:: Task statement ::
Pictures excluded, reproduce exactly the lines below from the one with "Семена люцерны" through the one with "budžetom, govorio o", both included.

:: Exercise material ::
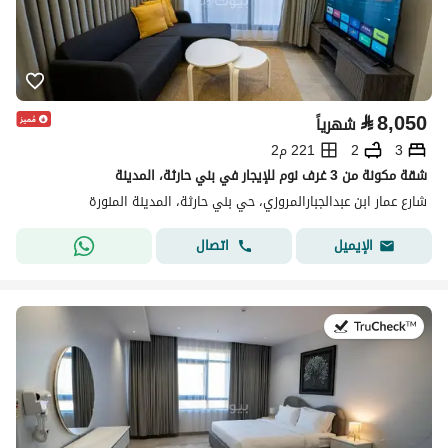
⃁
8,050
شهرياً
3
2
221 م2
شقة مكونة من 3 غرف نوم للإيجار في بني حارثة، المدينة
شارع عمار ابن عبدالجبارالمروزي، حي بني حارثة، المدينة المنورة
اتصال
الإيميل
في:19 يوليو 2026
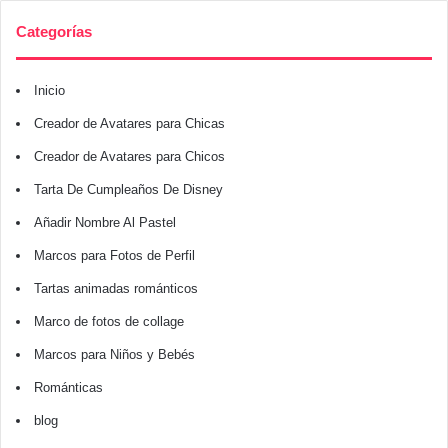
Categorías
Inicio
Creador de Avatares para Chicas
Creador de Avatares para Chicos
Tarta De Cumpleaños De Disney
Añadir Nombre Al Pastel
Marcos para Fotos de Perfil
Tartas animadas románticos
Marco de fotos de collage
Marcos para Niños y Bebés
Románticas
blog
--
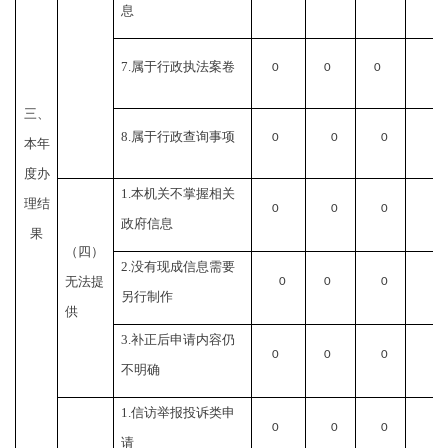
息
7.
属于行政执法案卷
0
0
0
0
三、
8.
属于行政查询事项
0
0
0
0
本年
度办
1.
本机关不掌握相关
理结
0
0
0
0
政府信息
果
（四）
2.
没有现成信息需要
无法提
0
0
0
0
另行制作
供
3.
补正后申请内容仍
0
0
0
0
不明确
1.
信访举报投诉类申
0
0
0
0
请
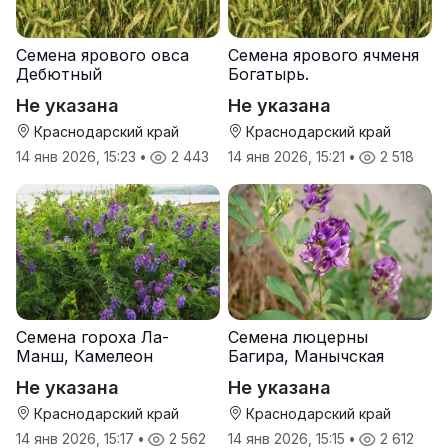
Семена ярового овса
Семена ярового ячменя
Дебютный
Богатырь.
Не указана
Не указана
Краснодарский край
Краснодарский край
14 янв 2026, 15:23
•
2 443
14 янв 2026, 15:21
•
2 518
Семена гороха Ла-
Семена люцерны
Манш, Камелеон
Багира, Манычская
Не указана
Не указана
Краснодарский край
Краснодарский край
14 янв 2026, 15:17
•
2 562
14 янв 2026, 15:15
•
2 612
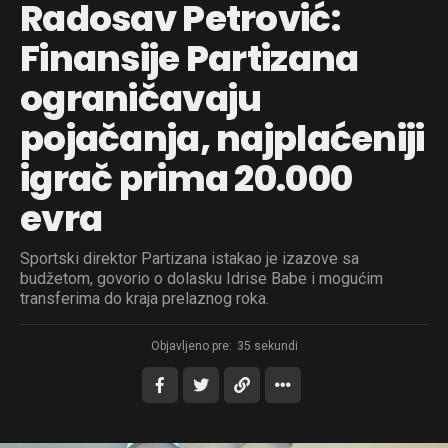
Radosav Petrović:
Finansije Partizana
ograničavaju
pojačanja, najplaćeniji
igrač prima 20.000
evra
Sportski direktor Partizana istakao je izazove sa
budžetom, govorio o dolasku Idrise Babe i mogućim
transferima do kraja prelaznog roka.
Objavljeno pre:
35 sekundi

:: Exercise result ::
Семена люцерны
Манш, Камелеон
Багира, Манычская
Не указана
Не указана
Краснодарский край
Краснодарский край
14 янв 2026, 15:17
•
2 562
14 янв 2026, 15:15
•
2 612
Radosav Petrović:
Finansije Partizana
ograničavaju
pojačanja, najplaćeniji
igrač prima 20.000
evra
Sportski direktor Partizana istakao je izazove sa
budžetom, govorio o dolasku Idrise Babe i mogućim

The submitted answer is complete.